Availability answers “Is the service reachable from a client’s perspective?” It is a precursor to all other monitoring and Service levels (ie a service needs to be available in order to do any meaningful work). By using such a primitive it optimizes ease of operation minimizes flakiness, and enables teams to start leaning on signals representing their client’s experience, collecting, measuring and responding.
Availability probes provide a strong signal for correlation of failures during incidents. Being able to quickly understand if if a failure is at the network/application level is a huge insight. This signal supports triangulating an experience with a known experience (the prober).
This enables teams to understand what proactive monitoring is, and enables them to begin to catch issues before clients. Probing provides a high fidelity signal with the
Probing is extremely low friction way to deploy SLO’s across an organization. Services exposed on the public internet can be trivially probed through services like pingdom or datadog synthetics. Internal services can be trivially probed through tools like cloudprober or datadog HTTP Check. A technical approach might look like:
- Choose an external probing service
- Choose an internal probing solution
- Choose a service
- Setup a probe using the correct probing service (external|internal)
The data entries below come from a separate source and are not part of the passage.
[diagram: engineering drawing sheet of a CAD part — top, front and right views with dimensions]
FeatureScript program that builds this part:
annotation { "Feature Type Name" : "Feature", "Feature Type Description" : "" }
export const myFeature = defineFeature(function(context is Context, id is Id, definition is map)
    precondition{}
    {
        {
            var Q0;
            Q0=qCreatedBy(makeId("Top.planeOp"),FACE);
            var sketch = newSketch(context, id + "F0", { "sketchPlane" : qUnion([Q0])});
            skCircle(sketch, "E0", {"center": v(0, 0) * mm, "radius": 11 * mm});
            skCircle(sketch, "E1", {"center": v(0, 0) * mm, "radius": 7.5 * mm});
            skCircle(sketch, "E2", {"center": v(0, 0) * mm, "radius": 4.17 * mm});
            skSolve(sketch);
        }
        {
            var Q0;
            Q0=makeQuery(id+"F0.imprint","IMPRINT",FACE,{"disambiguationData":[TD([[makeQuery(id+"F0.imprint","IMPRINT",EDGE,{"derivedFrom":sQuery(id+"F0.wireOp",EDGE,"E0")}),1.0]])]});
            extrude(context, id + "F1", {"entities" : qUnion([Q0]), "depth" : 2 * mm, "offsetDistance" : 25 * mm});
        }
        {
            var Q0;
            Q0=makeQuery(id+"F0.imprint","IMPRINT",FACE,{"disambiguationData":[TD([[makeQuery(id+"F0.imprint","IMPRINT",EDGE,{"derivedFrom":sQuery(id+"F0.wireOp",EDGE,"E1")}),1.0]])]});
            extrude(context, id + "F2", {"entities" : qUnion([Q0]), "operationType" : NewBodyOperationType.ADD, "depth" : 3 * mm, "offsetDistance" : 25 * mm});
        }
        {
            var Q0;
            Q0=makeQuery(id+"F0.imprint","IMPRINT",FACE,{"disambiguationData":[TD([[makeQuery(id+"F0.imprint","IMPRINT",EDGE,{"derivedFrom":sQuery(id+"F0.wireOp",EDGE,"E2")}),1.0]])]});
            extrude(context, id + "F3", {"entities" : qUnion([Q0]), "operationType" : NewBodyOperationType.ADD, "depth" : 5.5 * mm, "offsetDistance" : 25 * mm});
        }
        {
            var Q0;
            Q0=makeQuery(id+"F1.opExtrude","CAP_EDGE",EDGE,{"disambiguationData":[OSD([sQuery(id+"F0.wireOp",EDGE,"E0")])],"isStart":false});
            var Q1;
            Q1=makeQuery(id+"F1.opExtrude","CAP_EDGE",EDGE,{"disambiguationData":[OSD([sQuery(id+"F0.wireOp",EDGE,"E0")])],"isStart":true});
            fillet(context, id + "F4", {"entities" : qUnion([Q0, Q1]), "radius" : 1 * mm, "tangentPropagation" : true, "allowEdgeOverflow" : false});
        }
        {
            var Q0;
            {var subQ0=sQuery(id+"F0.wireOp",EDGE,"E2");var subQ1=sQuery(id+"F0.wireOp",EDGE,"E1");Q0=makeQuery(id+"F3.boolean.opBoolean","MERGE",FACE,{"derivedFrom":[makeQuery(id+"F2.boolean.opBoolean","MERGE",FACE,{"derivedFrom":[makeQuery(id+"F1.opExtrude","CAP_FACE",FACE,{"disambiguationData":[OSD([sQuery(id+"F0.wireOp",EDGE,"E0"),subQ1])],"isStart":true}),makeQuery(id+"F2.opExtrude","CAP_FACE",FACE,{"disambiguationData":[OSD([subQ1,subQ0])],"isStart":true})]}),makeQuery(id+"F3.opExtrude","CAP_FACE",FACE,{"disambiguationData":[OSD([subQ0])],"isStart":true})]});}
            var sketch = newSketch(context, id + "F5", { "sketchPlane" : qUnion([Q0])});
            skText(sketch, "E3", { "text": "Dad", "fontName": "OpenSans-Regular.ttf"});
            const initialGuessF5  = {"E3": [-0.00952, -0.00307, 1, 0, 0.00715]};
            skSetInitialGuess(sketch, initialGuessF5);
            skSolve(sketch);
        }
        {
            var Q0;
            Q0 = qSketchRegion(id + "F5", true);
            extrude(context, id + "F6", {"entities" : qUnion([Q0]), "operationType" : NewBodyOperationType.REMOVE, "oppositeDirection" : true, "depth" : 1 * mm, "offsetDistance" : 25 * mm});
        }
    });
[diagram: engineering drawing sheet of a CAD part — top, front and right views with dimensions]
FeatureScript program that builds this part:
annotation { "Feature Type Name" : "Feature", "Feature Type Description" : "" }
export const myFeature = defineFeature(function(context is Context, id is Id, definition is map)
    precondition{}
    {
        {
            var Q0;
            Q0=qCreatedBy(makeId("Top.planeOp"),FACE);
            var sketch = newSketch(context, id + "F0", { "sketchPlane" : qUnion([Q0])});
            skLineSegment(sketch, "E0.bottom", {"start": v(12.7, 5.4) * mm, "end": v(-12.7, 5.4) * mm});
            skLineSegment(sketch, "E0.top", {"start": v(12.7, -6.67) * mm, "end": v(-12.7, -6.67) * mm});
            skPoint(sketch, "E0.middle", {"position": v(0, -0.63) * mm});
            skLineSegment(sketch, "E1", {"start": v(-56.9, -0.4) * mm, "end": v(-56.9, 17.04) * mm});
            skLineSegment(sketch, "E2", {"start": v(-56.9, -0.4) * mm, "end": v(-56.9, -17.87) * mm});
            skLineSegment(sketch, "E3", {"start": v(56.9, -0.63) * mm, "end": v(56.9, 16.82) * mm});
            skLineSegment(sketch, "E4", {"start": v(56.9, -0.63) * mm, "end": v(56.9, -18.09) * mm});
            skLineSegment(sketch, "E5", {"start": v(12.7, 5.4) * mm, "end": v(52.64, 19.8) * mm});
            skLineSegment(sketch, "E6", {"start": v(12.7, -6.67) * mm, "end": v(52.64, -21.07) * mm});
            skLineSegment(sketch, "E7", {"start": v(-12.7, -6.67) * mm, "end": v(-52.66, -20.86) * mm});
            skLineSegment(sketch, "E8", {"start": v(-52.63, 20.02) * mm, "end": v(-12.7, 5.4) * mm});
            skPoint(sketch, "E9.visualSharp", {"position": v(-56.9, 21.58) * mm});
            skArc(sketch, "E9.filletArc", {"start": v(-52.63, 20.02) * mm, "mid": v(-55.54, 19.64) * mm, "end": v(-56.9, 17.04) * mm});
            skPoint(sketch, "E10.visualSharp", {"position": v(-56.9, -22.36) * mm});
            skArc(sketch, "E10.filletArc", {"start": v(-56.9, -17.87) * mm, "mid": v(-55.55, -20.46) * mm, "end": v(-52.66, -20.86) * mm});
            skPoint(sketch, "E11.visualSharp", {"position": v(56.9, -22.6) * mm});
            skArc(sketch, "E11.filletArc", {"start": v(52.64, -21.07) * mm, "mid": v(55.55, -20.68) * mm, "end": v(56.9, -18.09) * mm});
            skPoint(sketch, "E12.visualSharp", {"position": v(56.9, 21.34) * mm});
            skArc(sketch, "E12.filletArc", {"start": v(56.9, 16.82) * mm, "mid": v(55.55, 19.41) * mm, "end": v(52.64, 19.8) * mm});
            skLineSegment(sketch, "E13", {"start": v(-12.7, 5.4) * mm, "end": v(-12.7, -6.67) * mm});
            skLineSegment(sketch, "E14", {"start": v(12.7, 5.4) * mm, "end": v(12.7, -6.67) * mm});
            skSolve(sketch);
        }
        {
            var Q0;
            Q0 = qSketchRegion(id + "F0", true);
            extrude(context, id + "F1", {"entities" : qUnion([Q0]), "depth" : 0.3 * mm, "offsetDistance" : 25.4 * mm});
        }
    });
- Probe should ping a simple route in order to establish if the service is reachable
- Setup Alerts on probes that are failing for some period of time
I have found that this approach provides a low effort, easy to understand solution that provides high fidelity information about the state of a service. If this probe fails it is extremely likely that there is an issue reaching the target and that paying clients are sharing that experience.
Google published the Site Reliability Workbook which explores implementing SRE and provides implementation case studies (Available to read for free).